Dataset records
───
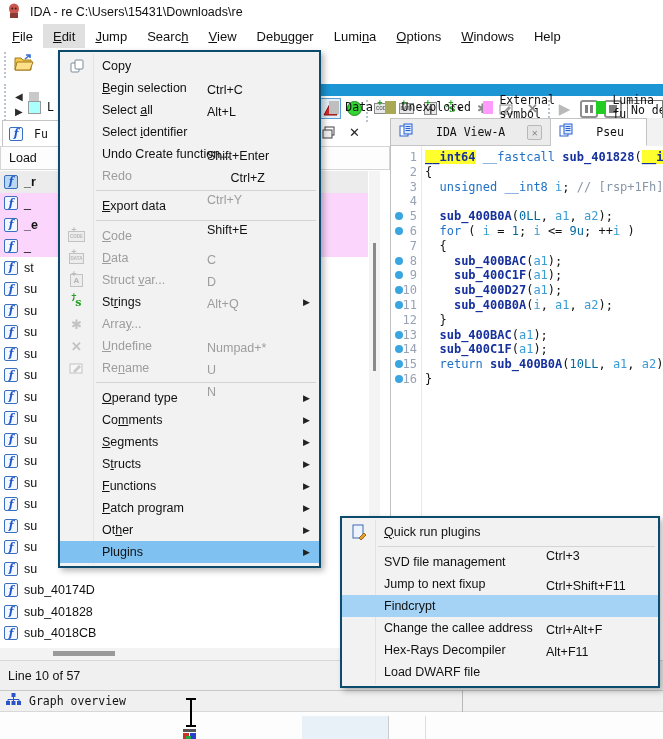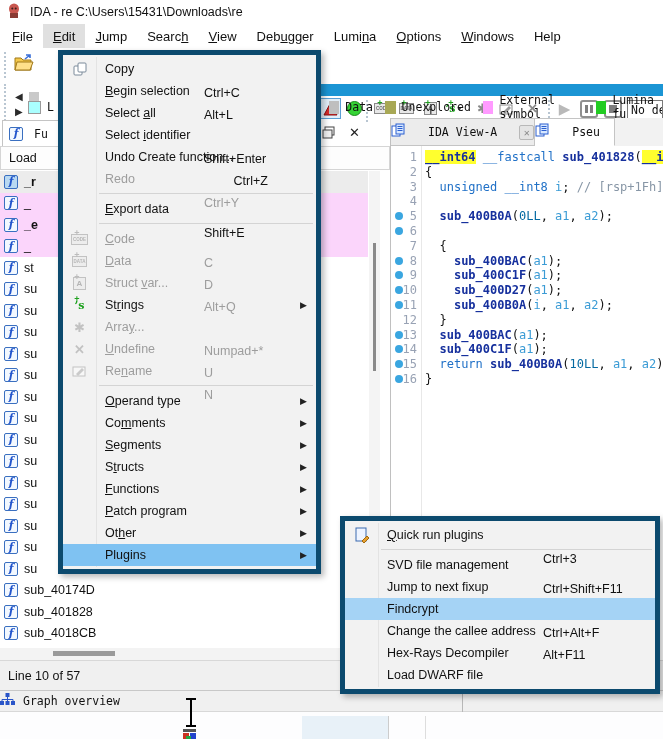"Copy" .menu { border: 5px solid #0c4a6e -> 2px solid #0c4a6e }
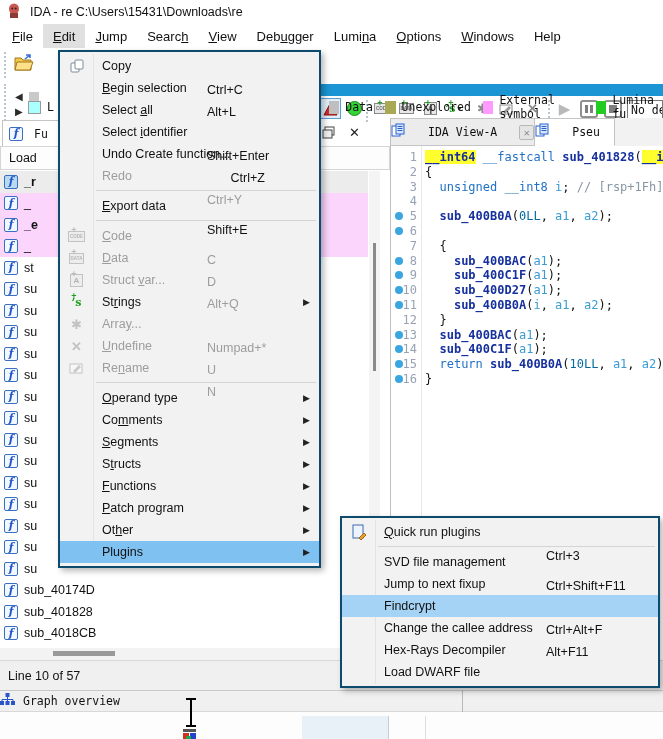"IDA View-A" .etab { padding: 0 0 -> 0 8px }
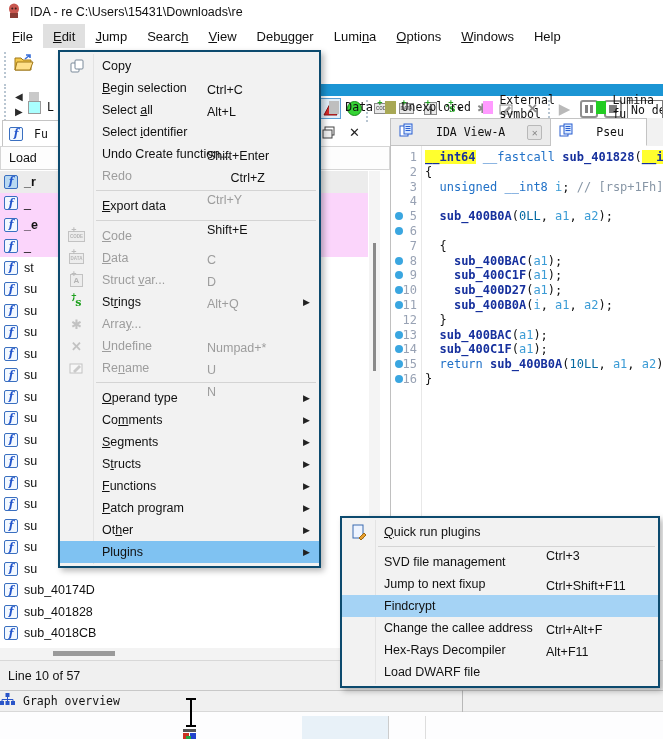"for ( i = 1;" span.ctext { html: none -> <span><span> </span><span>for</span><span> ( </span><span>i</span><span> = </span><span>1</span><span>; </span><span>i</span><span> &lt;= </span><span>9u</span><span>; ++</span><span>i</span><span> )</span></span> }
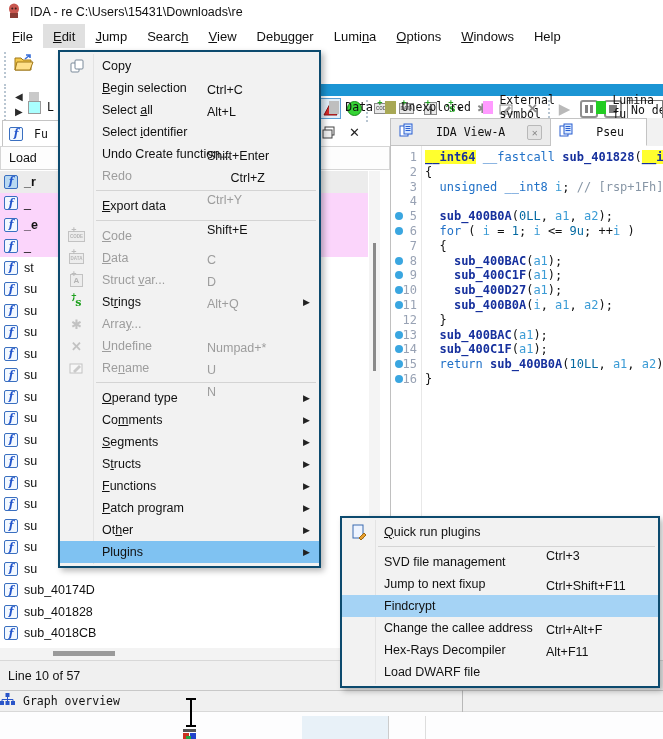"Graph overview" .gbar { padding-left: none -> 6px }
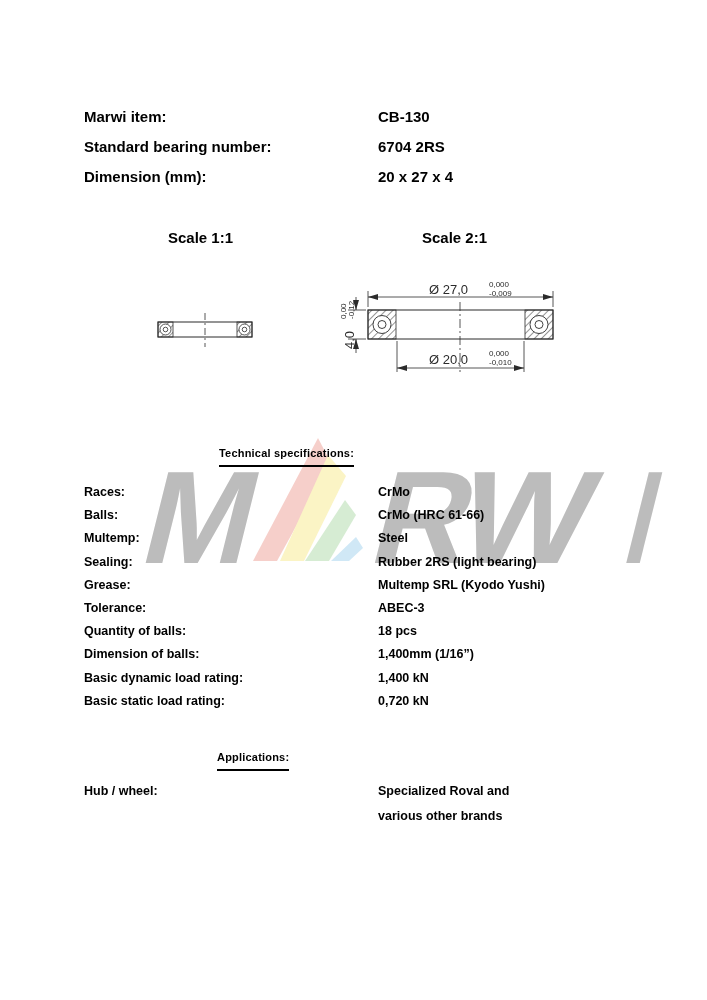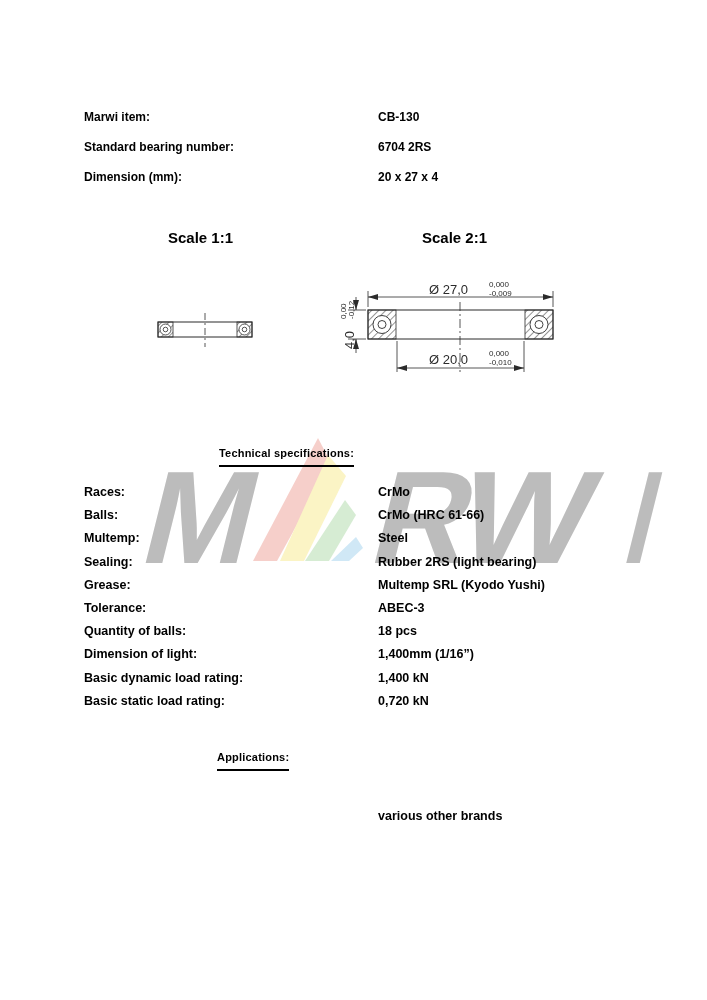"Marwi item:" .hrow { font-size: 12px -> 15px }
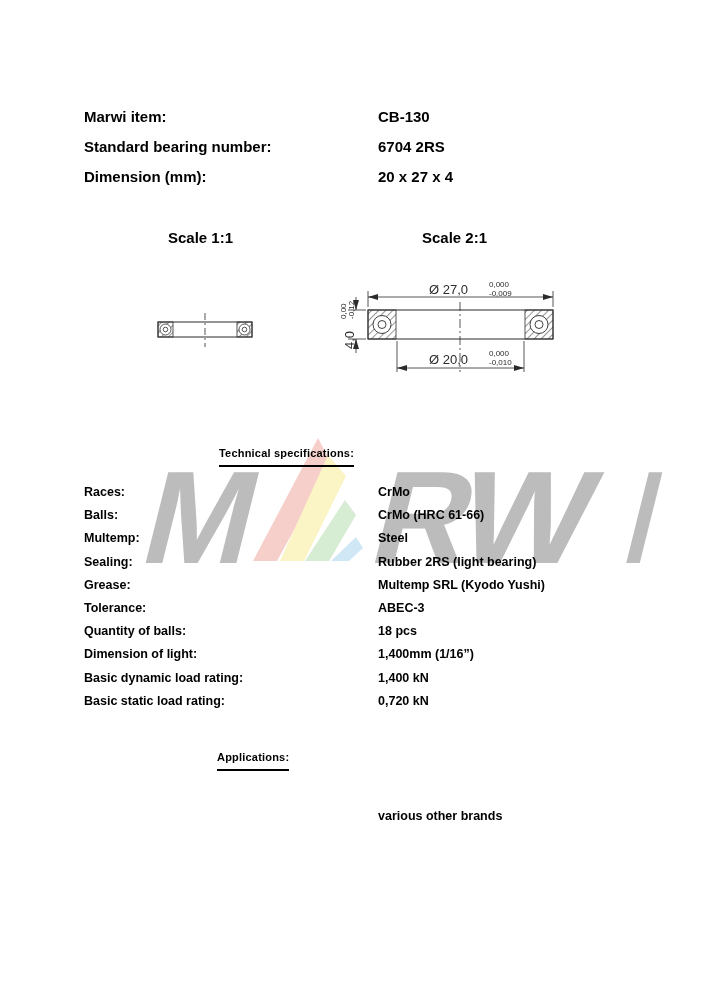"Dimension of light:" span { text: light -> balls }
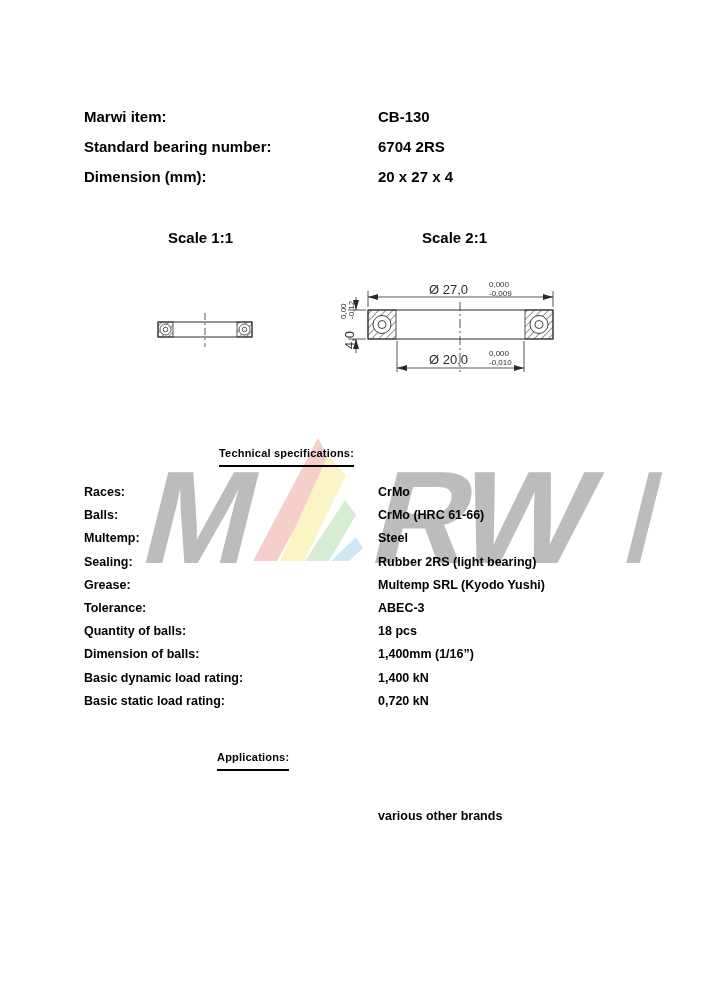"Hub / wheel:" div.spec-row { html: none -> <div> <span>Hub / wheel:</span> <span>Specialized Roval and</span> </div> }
───
How to complete this task
Lines from the one containing "font-size: 12px ->" through the end of the listing, both included, are to be restated exactly, and pictures are to be left out.

Answer box
"Marwi item:" .hrow { font-size: 12px -> 15px }
"Dimension of light:" span { text: light -> balls }
"Hub / wheel:" div.spec-row { html: none -> <div> <span>Hub / wheel:</span> <span>Specialized Roval and</span> </div> }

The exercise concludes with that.